Brand’s pledge would go unfulfilled. He lacked his usual explosiveness, thanks to a repaired Achilles tendon, and six months after his signing, he had season-ending surgery to repair a bum shoulder. For the 29 games he did play, he earned a tidy $13.7 million. The 2009-’10 season was even more cursed, marked by the complete failure of Eddie Jordan as coach — the team’s sixth in seven years. The Sixers limped to a 27-55 record, their worst showing since 1997. Their average attendance plummeted to the fifth-lowest in the league, an embarrassing 7,112 fans per game — less than half the crowd at a typical Union soccer match. In fact, the mezzanine was so empty that most games felt like scrimmages at Father Judge.
Now a new NBA season is once again upon us. In Philadelphia, this can be summed up in two words: Who cares? It seems like a lifetime since an NBA title was within our grasp, though it was actually 2001, when Larry Brown and Allen Iverson led the team to the finals. The team hasn’t yielded an All-Star since 2006. But it wants us to believe again, to believe in new head coach Doug Collins and draft pick Evan Turner.
Undoing the damage of the past decade won’t be so easy, though. Columnist Bill Simmons, ESPN’s “Sports Guy” and author of The Book of Basketball, is a Clippers season ticket-holder. He knows bad basketball. “I would not pay to see anyone on that team,” he says of the Sixers. “Every year when I do my season-ticket list and decide what games I’m keeping, there are four or five teams that I call ‘giveaway games’ — give them away for a charity, for a Christmas gift. Philly is a giveaway staple.”
The truth is that the Sixers’ problems go beyond their recent records. They’ve lost something even more important than games — the hearts of the people in their city.
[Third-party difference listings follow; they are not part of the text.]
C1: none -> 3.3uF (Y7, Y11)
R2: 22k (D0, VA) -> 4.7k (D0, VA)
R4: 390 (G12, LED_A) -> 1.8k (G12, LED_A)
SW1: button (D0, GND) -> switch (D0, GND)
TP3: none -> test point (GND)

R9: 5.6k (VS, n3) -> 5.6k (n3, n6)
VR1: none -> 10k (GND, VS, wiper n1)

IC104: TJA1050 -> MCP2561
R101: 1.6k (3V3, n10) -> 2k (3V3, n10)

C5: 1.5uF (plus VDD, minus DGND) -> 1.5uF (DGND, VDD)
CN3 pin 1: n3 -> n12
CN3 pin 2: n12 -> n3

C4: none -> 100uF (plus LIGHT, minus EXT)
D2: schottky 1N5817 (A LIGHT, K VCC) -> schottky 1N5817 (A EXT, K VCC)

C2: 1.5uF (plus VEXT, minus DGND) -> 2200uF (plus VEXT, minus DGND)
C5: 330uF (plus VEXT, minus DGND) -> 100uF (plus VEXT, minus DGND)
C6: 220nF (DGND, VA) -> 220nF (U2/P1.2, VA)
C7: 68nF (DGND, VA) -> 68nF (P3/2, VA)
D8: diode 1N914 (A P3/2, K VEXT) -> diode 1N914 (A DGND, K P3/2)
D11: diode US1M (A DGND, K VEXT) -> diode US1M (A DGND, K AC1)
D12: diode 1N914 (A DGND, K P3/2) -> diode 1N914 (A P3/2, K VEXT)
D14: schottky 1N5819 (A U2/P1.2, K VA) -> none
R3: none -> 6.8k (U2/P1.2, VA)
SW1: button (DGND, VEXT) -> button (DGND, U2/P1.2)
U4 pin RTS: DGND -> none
Their fans’ affections have turned to other suitors. While the Phillies, Eagles and Flyers stayed hungry — and in the hunt — over the past decade, the Sixers devolved into an afterthought. When Collins was hired in May, he put the scope of the team’s task in perspective. “I don’t think we’re talking championship right now,” he said. “I think we’re talking about being relevant again.”